(Transcribed page contents)
▬▬▬▬▬▬

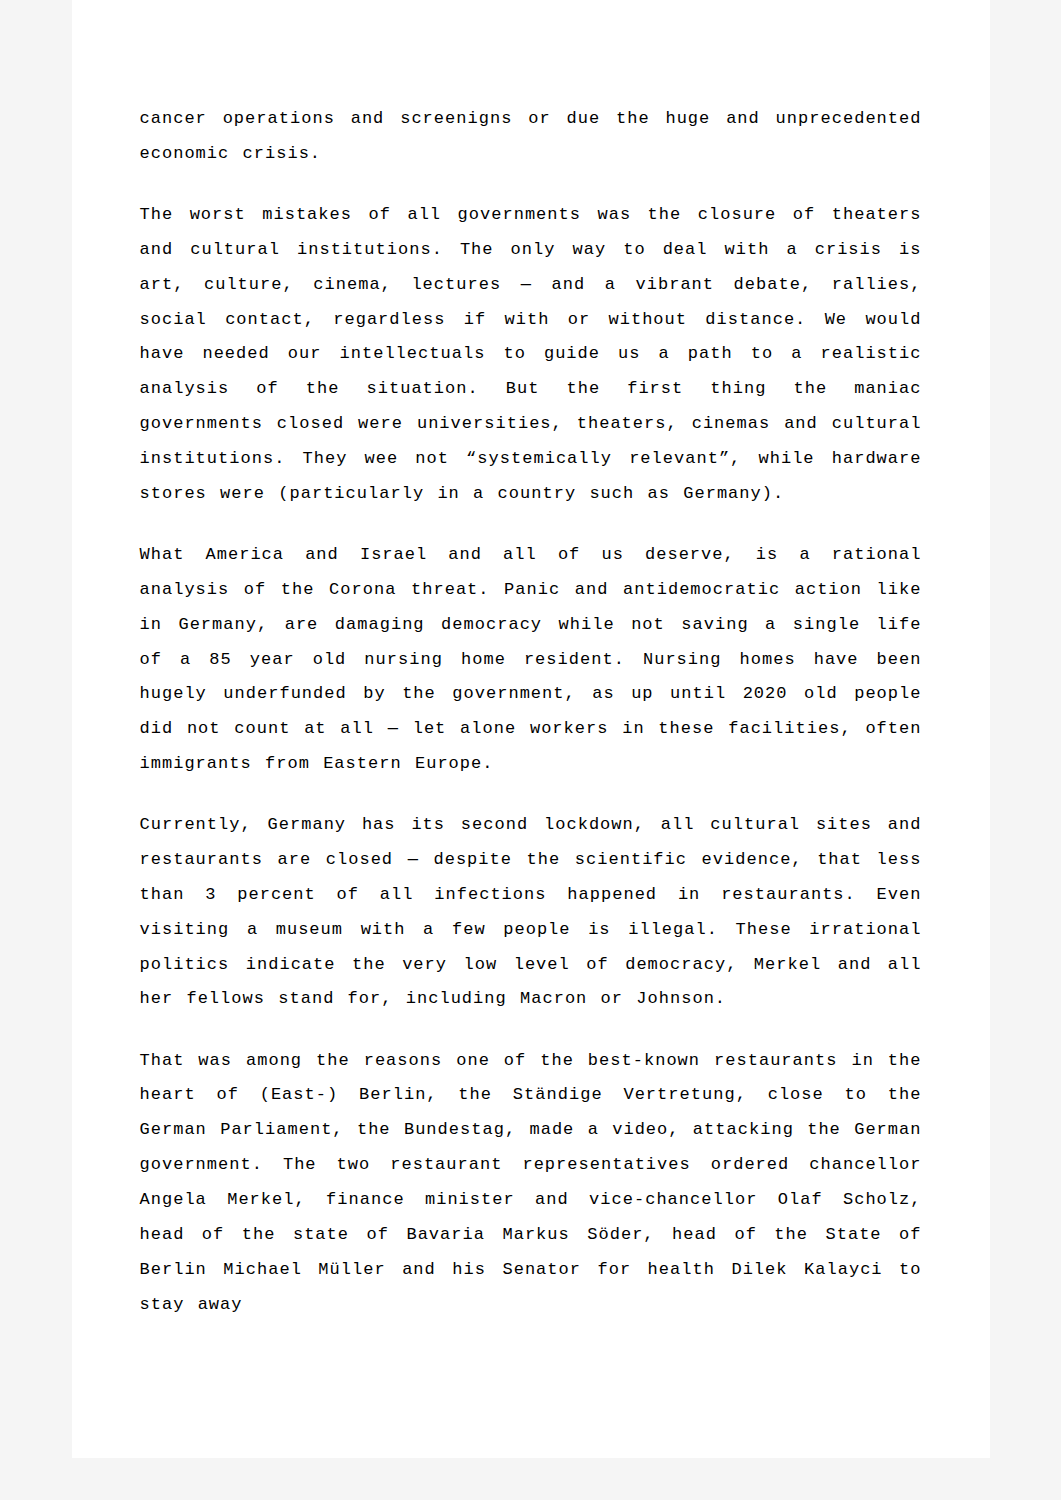cancer operations and screenigns or due the huge and unprecedented economic crisis.
The worst mistakes of all governments was the closure of theaters and cultural institutions. The only way to deal with a crisis is art, culture, cinema, lectures — and a vibrant debate, rallies, social contact, regardless if with or without distance. We would have needed our intellectuals to guide us a path to a realistic analysis of the situation. But the first thing the maniac governments closed were universities, theaters, cinemas and cultural institutions. They wee not “systemically relevant”, while hardware stores were (particularly in a country such as Germany).
What America and Israel and all of us deserve, is a rational analysis of the Corona threat. Panic and antidemocratic action like in Germany, are damaging democracy while not saving a single life of a 85 year old nursing home resident. Nursing homes have been hugely underfunded by the government, as up until 2020 old people did not count at all — let alone workers in these facilities, often immigrants from Eastern Europe.
Currently, Germany has its second lockdown, all cultural sites and restaurants are closed — despite the scientific evidence, that less than 3 percent of all infections happened in restaurants. Even visiting a museum with a few people is illegal. These irrational politics indicate the very low level of democracy, Merkel and all her fellows stand for, including Macron or Johnson.
That was among the reasons one of the best-known restaurants in the heart of (East-) Berlin, the Ständige Vertretung, close to the German Parliament, the Bundestag, made a video, attacking the German government. The two restaurant representatives ordered chancellor Angela Merkel, finance minister and vice-chancellor Olaf Scholz, head of the state of Bavaria Markus Söder, head of the State of Berlin Michael Müller and his Senator for health Dilek Kalayci to stay away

▬▬▬▬▬▬

• Exercise objective: Please reproduce the entries above exactly, omitting every picture.

• Output below:
cancer operations and screenigns or due the huge and unprecedented economic crisis.
The worst mistakes of all governments was the closure of theaters and cultural institutions. The only way to deal with a crisis is art, culture, cinema, lectures — and a vibrant debate, rallies, social contact, regardless if with or without distance. We would have needed our intellectuals to guide us a path to a realistic analysis of the situation. But the first thing the maniac governments closed were universities, theaters, cinemas and cultural institutions. They wee not “systemically relevant”, while hardware stores were (particularly in a country such as Germany).
What America and Israel and all of us deserve, is a rational analysis of the Corona threat. Panic and antidemocratic action like in Germany, are damaging democracy while not saving a single life of a 85 year old nursing home resident. Nursing homes have been hugely underfunded by the government, as up until 2020 old people did not count at all — let alone workers in these facilities, often immigrants from Eastern Europe.
Currently, Germany has its second lockdown, all cultural sites and restaurants are closed — despite the scientific evidence, that less than 3 percent of all infections happened in restaurants. Even visiting a museum with a few people is illegal. These irrational politics indicate the very low level of democracy, Merkel and all her fellows stand for, including Macron or Johnson.
That was among the reasons one of the best-known restaurants in the heart of (East-) Berlin, the Ständige Vertretung, close to the German Parliament, the Bundestag, made a video, attacking the German government. The two restaurant representatives ordered chancellor Angela Merkel, finance minister and vice-chancellor Olaf Scholz, head of the state of Bavaria Markus Söder, head of the State of Berlin Michael Müller and his Senator for health Dilek Kalayci to stay away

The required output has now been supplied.